ERROR DB Loader 2:2 eaderWrapper.java:83)
at org.apache.hadoop.hive.ql.io.parquet.MapredParquetInputFormat.getRecordReader(MapredParquetInputFormat.java:71)
at org.apache.hadoop.hive.ql.io.HiveInputFormat.getRecordReader(HiveInputFormat.java:255)
… 26 more
], TaskAttempt 2 failed, info=[Error: Failure while running task:java.lang.RuntimeException: java.lang.RuntimeException: java.io.IOException: java.lang.IllegalArgumentException: start of message: expected ‘{’ but got ‘[Sheet1]’ at line 0: message SampleExcel.xlsx [Sheet1]
at org.apache.hadoop.hive.ql.exec.tez.TezProcessor.initializeAndRunProcessor(TezProcessor.java:173)
at org.apache.hadoop.hive.ql.exec.tez.TezProcessor.run(TezProcessor.java:139)
at org.apache.tez.runtime.LogicalIOProcessorRuntimeTask.run(LogicalIOProcessorRuntimeTask.java:347)
at org.apache.tez.runtime.task.TezTaskRunner$TaskRunnerCallable$1.run(TezTaskRunner.java:194)
at org.apache.tez.runtime.task.TezTaskRunner$TaskRunnerCallable$1.run(TezTaskRunner.java:185)
at java.security.AccessController.doPrivileged(Native Method)
at javax.security.auth.Subject.doAs(Subject.java:422)
at org.apache.hadoop.security.UserGroupInformation.doAs(UserGroupInformation.java:1869)
at org.apache.tez.runtime.task.TezTaskRunner$TaskRunnerCallable.callInternal(TezTaskRunner.java:185)
at org.apache.tez.runtime.task.TezTaskRunner$TaskRunnerCallable.callInternal(TezTaskRunner.java:181)
at org.apache.tez.common.CallableWithNdc.call(CallableWithNdc.java:36)
at java.util.concurrent.FutureTask.run(FutureTask.java:266)
at java.util.concurrent.ThreadPoolExecutor.runWorker(ThreadPoolExecutor.java:1149)
at java.util.concurrent.ThreadPoolExecutor$Worker.run(ThreadPoolExecutor.java:624)
at java.lang.Thread.run(Thread.java:748)
Caused by: java.lang.RuntimeException: java.io.IOException: java.lang.IllegalArgumentException: start of message: expected ‘{’ but got ‘[Sheet1]’ at line 0: message SampleExcel.xlsx [Sheet1]

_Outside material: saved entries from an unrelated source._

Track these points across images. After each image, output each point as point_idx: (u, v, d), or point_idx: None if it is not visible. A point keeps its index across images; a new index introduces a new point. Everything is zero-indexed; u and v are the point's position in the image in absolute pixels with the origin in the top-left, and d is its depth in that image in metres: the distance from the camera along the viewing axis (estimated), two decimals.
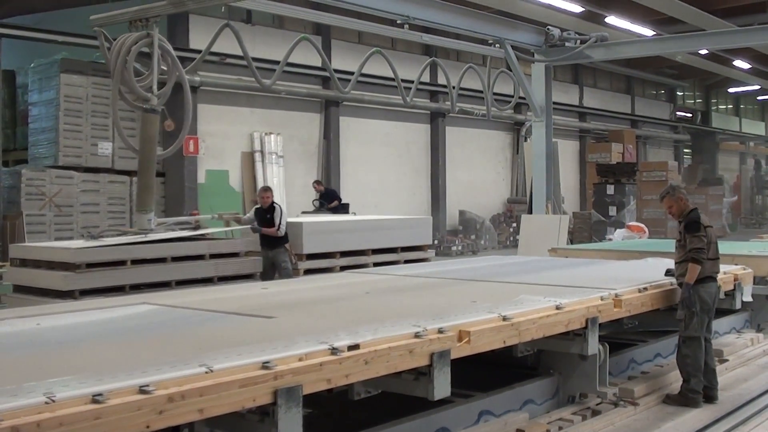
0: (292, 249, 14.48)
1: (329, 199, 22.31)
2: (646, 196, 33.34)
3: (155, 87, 10.62)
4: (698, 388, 8.09)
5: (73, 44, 20.29)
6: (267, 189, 14.90)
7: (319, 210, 21.86)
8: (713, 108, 52.74)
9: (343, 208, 22.14)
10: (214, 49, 12.05)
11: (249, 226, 14.47)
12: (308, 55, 20.26)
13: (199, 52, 12.35)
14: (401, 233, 16.80)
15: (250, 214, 14.66)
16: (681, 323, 8.24)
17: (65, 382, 4.04)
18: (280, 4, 20.93)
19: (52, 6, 21.86)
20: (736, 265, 10.76)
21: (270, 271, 13.96)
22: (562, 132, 34.40)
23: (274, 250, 14.08)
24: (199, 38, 11.01)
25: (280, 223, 13.97)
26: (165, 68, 11.99)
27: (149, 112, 11.74)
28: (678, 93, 48.95)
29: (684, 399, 8.07)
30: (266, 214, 14.12)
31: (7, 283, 11.56)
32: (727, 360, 9.75)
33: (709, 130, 50.40)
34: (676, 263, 8.51)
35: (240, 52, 11.62)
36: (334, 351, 4.96)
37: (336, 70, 15.77)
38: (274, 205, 14.21)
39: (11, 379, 4.17)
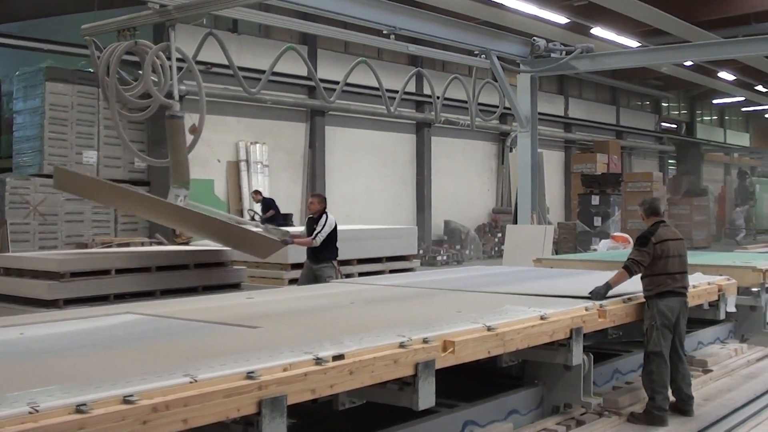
0: (287, 259, 14.14)
1: (266, 209, 21.62)
2: (631, 206, 33.40)
3: (176, 92, 10.61)
4: (664, 405, 7.87)
5: (58, 52, 20.27)
6: (314, 195, 13.88)
7: (253, 219, 20.61)
8: (698, 119, 52.97)
9: (284, 219, 21.58)
10: (200, 58, 12.05)
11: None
12: (294, 65, 20.27)
13: (185, 61, 12.31)
14: (386, 243, 16.79)
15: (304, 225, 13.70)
16: (644, 337, 8.18)
17: (49, 392, 4.03)
18: (266, 13, 20.92)
19: (37, 14, 21.82)
20: (721, 275, 10.80)
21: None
22: (547, 142, 34.50)
23: (320, 265, 12.98)
24: (183, 47, 11.04)
25: (318, 233, 12.77)
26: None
27: (174, 118, 11.62)
28: (663, 104, 49.16)
29: (649, 417, 7.78)
30: (314, 224, 13.07)
31: None
32: (711, 370, 9.77)
33: (694, 141, 50.60)
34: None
35: (226, 62, 11.61)
36: (318, 361, 4.96)
37: (322, 80, 15.79)
38: (325, 213, 13.07)
39: None
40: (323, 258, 12.97)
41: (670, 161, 49.92)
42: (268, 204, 21.89)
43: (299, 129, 26.16)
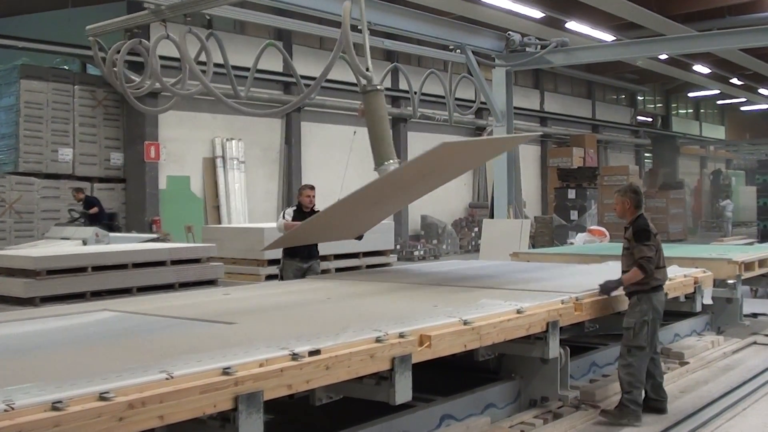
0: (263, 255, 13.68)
1: (88, 207, 19.54)
2: (607, 200, 33.48)
3: (370, 64, 10.33)
4: (640, 400, 7.73)
5: (33, 50, 20.17)
6: (312, 187, 12.62)
7: (76, 220, 19.02)
8: (673, 112, 53.22)
9: (109, 218, 19.80)
10: (176, 55, 12.01)
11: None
12: (270, 61, 20.28)
13: (166, 58, 12.28)
14: (363, 238, 16.79)
15: (286, 218, 12.04)
16: (629, 331, 7.83)
17: (25, 390, 4.02)
18: (241, 9, 20.87)
19: (11, 11, 21.72)
20: (697, 268, 10.86)
21: None
22: None
23: (311, 261, 12.05)
24: (162, 45, 11.02)
25: None
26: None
27: (374, 91, 10.46)
28: (638, 97, 49.38)
29: (622, 413, 7.63)
30: (308, 217, 11.45)
31: None
32: (687, 363, 9.83)
33: (670, 135, 50.84)
34: (623, 271, 8.14)
35: (203, 58, 11.57)
36: (294, 356, 4.96)
37: (300, 76, 15.77)
38: (315, 210, 12.05)
39: None
40: (316, 254, 12.22)
41: (646, 155, 50.17)
42: (90, 202, 19.91)
43: (275, 125, 26.13)
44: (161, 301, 8.37)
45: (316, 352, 5.11)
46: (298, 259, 11.86)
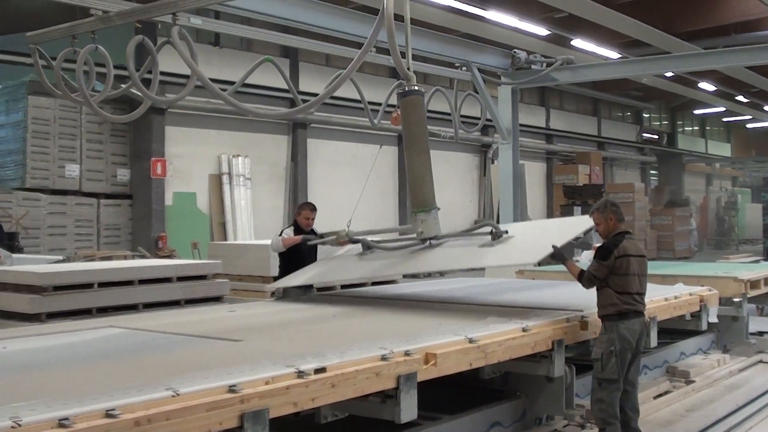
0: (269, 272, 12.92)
1: None
2: None
3: (410, 60, 9.87)
4: None
5: (41, 66, 20.24)
6: (314, 208, 11.68)
7: None
8: (679, 130, 53.15)
9: (9, 239, 18.27)
10: (183, 72, 12.03)
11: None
12: (276, 78, 20.28)
13: (167, 74, 12.28)
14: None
15: (282, 236, 11.30)
16: (597, 363, 7.47)
17: (32, 406, 4.04)
18: (247, 27, 20.95)
19: (19, 28, 21.77)
20: (702, 286, 10.85)
21: None
22: (529, 154, 34.62)
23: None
24: (166, 60, 11.01)
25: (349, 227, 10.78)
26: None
27: (413, 94, 9.78)
28: (644, 115, 49.34)
29: None
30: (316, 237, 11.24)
31: None
32: (693, 381, 9.82)
33: (676, 152, 50.79)
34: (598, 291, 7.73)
35: (210, 75, 11.58)
36: (300, 374, 4.97)
37: (304, 92, 15.86)
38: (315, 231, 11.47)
39: None
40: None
41: (651, 172, 50.11)
42: None
43: (281, 142, 26.17)
44: (167, 318, 8.37)
45: (322, 369, 5.12)
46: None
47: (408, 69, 9.46)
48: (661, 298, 9.50)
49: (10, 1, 20.86)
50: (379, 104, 15.08)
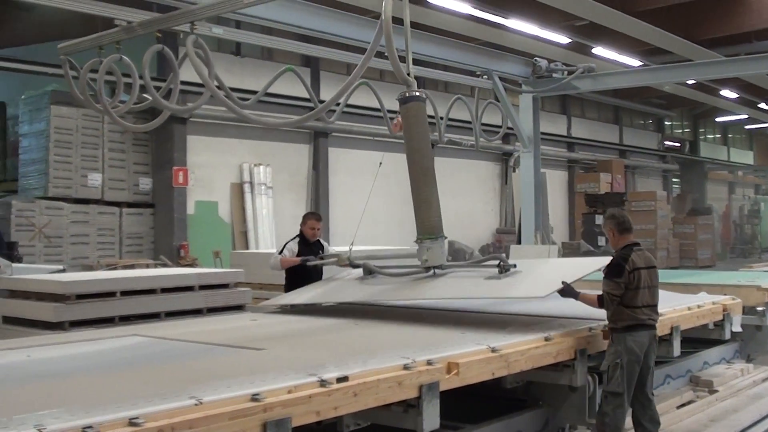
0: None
1: None
2: (635, 226, 33.28)
3: (411, 65, 9.29)
4: None
5: (63, 76, 20.36)
6: (319, 219, 11.80)
7: None
8: (701, 137, 52.96)
9: (9, 248, 18.07)
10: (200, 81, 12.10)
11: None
12: (297, 87, 20.39)
13: (189, 83, 12.32)
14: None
15: (285, 253, 11.37)
16: (604, 375, 7.46)
17: (56, 414, 4.06)
18: (268, 36, 21.02)
19: (42, 38, 21.94)
20: (725, 295, 10.80)
21: None
22: (550, 162, 34.53)
23: None
24: (189, 70, 11.03)
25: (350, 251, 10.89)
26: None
27: (414, 100, 9.29)
28: (666, 122, 49.19)
29: None
30: (318, 250, 11.42)
31: None
32: (716, 391, 9.76)
33: (698, 160, 50.60)
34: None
35: (232, 85, 11.61)
36: (323, 383, 4.98)
37: (323, 102, 15.82)
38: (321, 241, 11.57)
39: (2, 411, 4.18)
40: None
41: (673, 180, 49.91)
42: None
43: (303, 150, 26.21)
44: (190, 327, 8.39)
45: (344, 378, 5.12)
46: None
47: (408, 74, 9.12)
48: (684, 307, 9.46)
49: (34, 12, 20.99)
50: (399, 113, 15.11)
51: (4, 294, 12.69)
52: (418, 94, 9.21)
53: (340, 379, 5.09)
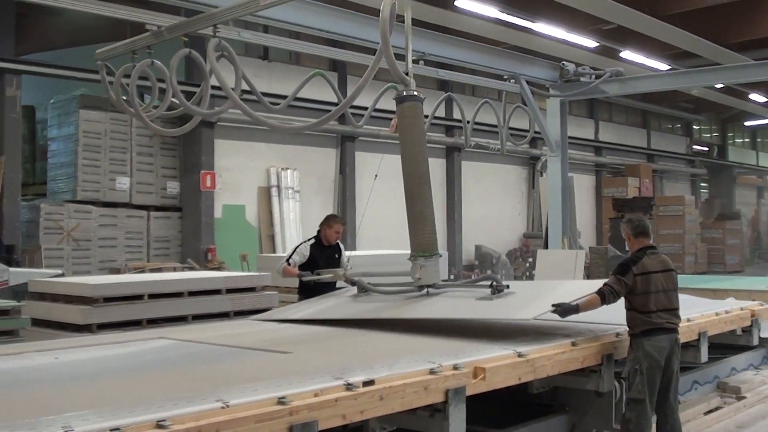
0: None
1: None
2: (663, 230, 33.37)
3: (410, 64, 9.20)
4: None
5: (92, 80, 20.47)
6: (344, 223, 11.79)
7: None
8: (730, 141, 52.62)
9: (8, 252, 17.84)
10: (232, 86, 12.18)
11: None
12: (324, 91, 20.44)
13: (218, 88, 12.37)
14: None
15: (299, 255, 11.17)
16: (625, 382, 7.36)
17: (83, 416, 4.09)
18: (296, 41, 21.07)
19: (71, 43, 22.09)
20: (754, 300, 10.73)
21: None
22: (578, 166, 34.41)
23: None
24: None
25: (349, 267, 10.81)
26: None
27: (411, 100, 9.03)
28: (694, 127, 48.91)
29: None
30: (334, 253, 11.22)
31: (26, 316, 11.61)
32: (744, 397, 9.71)
33: (726, 164, 50.28)
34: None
35: (260, 89, 11.65)
36: (349, 387, 4.98)
37: (352, 106, 15.85)
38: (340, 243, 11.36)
39: (30, 412, 4.22)
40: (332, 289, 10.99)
41: (702, 184, 49.63)
42: None
43: (330, 155, 26.25)
44: (217, 330, 8.43)
45: (371, 382, 5.12)
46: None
47: (407, 73, 8.95)
48: (711, 313, 9.42)
49: (63, 17, 21.13)
50: (427, 116, 15.11)
51: (34, 297, 12.79)
52: (415, 93, 8.97)
53: (366, 383, 5.09)
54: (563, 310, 7.31)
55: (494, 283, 8.23)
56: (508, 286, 8.24)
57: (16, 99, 19.26)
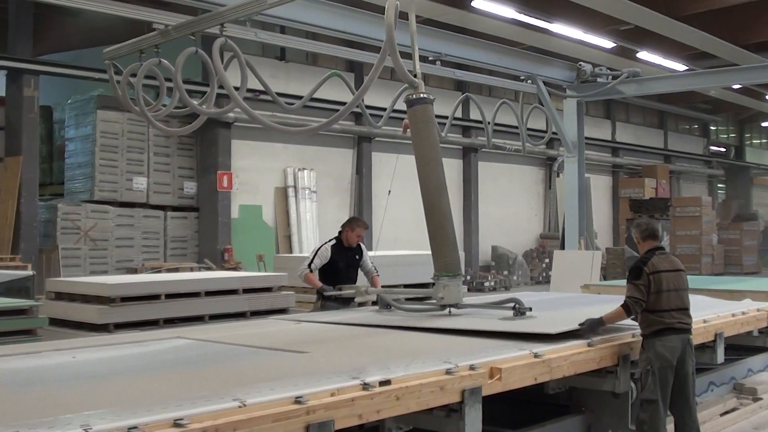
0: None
1: None
2: (680, 231, 33.24)
3: (417, 65, 8.96)
4: None
5: (109, 81, 20.59)
6: (367, 227, 11.51)
7: None
8: (747, 142, 52.44)
9: None
10: (249, 86, 12.20)
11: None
12: (341, 92, 20.46)
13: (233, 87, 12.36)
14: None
15: (321, 258, 10.86)
16: (637, 383, 7.29)
17: (101, 415, 4.10)
18: (313, 41, 21.11)
19: (88, 44, 22.17)
20: None
21: None
22: (594, 167, 34.35)
23: (353, 305, 11.23)
24: (229, 73, 11.08)
25: (376, 270, 11.10)
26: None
27: (422, 103, 8.86)
28: (711, 127, 48.75)
29: None
30: (354, 255, 11.02)
31: (43, 316, 11.68)
32: (761, 399, 9.67)
33: (743, 165, 50.10)
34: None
35: (275, 89, 11.67)
36: (365, 386, 4.98)
37: (369, 106, 15.88)
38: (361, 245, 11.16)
39: (49, 411, 4.23)
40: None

I believe the error is related to the hard brackets in the output port table name.

If I pass the table through a Column Filter (that filters no columns), the output port name changes and it can load succesfully:


Is there a setting in Excel Reader that can change the output port table name so I don’t have to pass it through the extra node?


1 Like

If this is a new table you must first create it and then load it. Like at the beginning of this example workflow.


Thanks for the suggestion - I had the table creator outside the snapshot. Here’s some slight restructuring to test, just in case:


I can provide a sample workflow, as it’s all on test data, if that helps.

1 Like

Hi @LeanderQuiring -

Sorry for the trouble. Please do post your example workflow, and I will run it by one of the developers ASAP.

1 Like

SampleExcel.xlsx (9.7 KB)
Excel Test - Clean.knwf (16.5 KB)

As an aside, I’m using the Cloudera driver but removed my connection details from the attached workflow:

Hello LeanderQuiring,
what cluster type and version are you connecting to e.g. CDH 6.0 or HDP3.0? I tried to reproduce the problem but couldn’t so far. Also, can you please send me the complete KNIME log file with the error message? I will send you a private message where you can reply with the log file.

1 Like

Sent! Thanks. Let me know if you can use anything else.

Hello Leander,
thanks for the log files. We could reproduce the problem and will fix it with the next KNIME release which is planned for December. The problem was that we use the name of the KNIME table in the MessageType of the Parquet file which is parsed by Tez. The name was invalid due to the special characters e.g. brackets. We now replace those special characters with ‘_’ which no longer causes any parsing errors.


This topic was automatically closed 182 days after the last reply. New replies are no longer allowed.